Whenever a line in the records below holds the string "lines", copy it out.

[Collected data]
────────
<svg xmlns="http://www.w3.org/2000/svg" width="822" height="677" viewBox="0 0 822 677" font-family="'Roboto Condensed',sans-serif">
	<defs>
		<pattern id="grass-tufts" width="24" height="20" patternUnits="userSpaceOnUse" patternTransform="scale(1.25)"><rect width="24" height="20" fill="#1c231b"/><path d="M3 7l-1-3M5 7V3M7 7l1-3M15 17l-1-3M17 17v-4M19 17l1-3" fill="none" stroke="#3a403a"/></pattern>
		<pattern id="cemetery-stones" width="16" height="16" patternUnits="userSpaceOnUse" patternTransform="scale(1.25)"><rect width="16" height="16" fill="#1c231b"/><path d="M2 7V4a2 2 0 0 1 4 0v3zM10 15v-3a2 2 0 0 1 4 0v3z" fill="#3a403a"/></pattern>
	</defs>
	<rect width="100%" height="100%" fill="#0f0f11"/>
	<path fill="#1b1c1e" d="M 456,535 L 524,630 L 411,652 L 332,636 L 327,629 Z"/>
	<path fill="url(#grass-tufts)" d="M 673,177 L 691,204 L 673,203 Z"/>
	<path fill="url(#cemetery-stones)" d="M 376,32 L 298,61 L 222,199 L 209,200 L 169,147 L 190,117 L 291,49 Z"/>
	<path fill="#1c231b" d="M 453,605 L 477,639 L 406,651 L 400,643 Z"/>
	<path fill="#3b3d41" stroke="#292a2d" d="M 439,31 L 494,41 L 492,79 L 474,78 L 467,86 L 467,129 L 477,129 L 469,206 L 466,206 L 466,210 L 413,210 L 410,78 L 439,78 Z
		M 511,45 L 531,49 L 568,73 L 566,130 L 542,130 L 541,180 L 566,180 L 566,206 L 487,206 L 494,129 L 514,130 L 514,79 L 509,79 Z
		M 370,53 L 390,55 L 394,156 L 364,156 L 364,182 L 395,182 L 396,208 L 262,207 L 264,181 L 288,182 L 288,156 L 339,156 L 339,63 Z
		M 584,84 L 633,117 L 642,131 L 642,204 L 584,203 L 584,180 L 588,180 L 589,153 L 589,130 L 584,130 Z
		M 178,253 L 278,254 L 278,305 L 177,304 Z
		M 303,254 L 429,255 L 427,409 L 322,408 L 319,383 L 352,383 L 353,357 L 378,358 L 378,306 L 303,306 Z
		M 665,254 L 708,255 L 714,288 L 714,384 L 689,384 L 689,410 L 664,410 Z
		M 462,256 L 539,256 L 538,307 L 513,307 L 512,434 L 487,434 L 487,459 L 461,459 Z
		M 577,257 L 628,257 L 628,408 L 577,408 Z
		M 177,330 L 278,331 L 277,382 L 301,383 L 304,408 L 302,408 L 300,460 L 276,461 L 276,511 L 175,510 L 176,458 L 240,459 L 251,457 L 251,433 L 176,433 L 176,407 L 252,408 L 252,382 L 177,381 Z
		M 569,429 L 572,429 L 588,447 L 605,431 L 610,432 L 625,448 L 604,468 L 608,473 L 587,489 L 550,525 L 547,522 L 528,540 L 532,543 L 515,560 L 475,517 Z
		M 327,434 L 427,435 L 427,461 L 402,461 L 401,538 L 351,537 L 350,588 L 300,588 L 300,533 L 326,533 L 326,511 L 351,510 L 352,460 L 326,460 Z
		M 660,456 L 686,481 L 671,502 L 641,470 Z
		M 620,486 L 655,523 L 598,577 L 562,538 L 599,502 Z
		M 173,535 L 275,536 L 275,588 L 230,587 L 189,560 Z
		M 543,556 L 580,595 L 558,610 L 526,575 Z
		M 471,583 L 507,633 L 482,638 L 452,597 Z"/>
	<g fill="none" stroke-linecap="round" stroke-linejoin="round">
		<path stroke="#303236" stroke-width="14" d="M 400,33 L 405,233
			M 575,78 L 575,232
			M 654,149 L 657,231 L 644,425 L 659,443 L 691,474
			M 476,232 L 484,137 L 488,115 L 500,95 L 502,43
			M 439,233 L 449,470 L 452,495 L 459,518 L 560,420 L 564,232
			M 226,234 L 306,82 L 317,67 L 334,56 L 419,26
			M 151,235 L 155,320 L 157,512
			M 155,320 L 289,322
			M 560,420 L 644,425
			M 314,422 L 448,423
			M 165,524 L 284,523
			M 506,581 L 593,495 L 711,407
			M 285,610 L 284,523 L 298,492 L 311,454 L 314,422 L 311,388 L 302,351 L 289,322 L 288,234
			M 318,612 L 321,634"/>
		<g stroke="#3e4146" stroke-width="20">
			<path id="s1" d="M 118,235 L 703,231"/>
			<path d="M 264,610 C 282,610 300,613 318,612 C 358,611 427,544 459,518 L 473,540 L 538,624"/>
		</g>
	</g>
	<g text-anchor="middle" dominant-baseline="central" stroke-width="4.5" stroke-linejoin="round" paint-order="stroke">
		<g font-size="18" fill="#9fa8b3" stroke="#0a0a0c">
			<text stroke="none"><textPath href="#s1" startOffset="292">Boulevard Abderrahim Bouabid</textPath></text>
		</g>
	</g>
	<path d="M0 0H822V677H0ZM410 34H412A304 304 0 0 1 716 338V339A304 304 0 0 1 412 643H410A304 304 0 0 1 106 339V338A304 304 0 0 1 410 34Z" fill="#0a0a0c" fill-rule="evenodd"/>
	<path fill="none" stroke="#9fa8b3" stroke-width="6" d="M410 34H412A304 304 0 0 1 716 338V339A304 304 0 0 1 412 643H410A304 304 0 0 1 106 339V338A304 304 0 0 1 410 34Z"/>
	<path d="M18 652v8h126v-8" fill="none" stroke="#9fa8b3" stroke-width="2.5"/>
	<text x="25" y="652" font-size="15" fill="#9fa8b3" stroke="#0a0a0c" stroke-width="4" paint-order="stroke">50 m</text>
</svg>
────────
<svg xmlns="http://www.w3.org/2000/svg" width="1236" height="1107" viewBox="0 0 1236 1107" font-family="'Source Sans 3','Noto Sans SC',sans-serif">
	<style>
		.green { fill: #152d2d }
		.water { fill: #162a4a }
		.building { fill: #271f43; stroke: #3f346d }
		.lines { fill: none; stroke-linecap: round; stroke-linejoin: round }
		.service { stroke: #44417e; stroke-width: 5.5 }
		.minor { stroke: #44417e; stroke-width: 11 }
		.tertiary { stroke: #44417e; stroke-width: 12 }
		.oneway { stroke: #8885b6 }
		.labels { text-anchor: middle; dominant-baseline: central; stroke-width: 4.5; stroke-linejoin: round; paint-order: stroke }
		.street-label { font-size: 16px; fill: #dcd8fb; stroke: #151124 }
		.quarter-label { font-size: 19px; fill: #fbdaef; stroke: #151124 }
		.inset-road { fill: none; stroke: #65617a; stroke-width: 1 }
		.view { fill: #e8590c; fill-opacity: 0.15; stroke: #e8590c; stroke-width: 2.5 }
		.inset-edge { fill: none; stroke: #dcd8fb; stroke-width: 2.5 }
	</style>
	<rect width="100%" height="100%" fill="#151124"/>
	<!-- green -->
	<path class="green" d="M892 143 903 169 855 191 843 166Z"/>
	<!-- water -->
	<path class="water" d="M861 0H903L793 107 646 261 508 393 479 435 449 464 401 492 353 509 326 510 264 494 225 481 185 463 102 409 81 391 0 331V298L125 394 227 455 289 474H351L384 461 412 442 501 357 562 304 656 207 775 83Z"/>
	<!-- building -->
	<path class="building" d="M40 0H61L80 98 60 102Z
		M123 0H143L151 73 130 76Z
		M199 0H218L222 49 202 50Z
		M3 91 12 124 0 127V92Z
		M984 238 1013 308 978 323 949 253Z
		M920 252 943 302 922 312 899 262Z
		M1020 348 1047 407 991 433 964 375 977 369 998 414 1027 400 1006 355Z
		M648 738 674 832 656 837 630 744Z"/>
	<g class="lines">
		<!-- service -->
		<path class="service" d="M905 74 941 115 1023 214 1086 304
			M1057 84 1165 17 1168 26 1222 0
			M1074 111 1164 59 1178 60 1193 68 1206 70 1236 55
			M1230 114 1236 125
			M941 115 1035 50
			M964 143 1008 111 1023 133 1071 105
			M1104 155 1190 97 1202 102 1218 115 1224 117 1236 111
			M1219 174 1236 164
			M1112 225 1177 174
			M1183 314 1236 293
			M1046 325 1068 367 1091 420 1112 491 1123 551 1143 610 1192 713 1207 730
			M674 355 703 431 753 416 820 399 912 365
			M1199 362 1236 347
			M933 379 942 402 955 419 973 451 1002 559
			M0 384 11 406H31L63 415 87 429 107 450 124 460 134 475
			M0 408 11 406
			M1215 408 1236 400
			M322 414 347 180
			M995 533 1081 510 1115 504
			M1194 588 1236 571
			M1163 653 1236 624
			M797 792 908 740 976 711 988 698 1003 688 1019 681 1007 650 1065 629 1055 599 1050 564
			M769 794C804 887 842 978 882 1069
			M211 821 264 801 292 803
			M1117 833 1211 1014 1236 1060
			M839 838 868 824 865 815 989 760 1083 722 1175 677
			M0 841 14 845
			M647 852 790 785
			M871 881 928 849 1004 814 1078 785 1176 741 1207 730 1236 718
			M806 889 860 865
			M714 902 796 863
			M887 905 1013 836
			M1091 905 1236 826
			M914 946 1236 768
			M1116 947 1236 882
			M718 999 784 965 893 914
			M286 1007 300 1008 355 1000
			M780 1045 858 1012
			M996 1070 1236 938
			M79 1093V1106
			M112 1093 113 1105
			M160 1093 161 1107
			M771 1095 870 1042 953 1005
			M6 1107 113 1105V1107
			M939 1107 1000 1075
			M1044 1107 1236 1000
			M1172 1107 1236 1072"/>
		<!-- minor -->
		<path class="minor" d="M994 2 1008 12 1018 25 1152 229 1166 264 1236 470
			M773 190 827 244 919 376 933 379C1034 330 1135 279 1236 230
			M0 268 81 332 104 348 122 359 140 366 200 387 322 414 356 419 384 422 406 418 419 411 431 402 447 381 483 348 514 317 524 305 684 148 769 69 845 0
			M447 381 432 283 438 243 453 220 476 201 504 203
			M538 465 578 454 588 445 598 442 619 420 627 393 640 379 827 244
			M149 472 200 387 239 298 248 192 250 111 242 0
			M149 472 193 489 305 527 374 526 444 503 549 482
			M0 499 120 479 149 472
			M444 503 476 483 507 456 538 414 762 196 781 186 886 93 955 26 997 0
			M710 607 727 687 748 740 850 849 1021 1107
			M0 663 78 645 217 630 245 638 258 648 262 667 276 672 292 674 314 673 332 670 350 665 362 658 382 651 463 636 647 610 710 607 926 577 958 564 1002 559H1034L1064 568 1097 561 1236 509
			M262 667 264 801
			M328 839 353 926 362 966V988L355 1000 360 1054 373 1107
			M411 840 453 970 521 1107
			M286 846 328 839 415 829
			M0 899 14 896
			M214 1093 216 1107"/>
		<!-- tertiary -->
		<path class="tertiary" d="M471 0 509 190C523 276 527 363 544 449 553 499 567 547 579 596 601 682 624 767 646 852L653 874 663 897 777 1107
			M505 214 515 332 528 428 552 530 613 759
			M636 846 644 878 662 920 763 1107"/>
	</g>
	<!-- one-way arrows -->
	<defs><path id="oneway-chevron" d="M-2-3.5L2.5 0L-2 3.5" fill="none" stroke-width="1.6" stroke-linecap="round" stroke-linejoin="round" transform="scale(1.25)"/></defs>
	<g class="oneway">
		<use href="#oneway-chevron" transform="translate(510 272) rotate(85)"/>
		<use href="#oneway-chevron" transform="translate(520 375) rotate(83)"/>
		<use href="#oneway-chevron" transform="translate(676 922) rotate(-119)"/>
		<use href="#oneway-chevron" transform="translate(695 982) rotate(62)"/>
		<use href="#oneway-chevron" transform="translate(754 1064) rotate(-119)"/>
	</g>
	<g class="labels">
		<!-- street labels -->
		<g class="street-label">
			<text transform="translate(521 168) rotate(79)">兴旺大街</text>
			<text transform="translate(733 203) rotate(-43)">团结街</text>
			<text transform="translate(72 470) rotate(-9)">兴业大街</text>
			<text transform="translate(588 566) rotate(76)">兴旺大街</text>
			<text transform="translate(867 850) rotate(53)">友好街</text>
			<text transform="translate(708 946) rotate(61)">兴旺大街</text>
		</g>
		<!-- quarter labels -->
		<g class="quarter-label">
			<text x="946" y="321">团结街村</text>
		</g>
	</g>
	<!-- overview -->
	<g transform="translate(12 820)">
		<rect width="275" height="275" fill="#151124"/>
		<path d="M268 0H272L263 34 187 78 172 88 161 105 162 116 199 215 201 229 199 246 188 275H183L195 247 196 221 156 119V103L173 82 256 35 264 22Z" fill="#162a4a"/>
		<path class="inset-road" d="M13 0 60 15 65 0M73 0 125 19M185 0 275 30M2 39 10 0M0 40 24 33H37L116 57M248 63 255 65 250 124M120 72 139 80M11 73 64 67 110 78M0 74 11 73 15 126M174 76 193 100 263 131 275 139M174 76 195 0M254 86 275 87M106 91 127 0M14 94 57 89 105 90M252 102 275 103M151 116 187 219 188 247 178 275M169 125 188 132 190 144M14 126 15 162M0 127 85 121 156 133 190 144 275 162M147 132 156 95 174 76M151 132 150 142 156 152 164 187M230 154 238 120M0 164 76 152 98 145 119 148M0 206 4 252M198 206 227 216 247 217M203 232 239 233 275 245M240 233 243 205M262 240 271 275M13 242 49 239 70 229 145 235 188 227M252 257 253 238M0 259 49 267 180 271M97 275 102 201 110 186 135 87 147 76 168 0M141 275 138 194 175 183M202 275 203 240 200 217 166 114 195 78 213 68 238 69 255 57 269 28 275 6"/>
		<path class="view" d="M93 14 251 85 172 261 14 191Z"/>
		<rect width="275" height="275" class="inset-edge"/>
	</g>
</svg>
────────
■ **Answer**
		.lines { fill: none; stroke-linecap: round; stroke-linejoin: round }
	<g class="lines">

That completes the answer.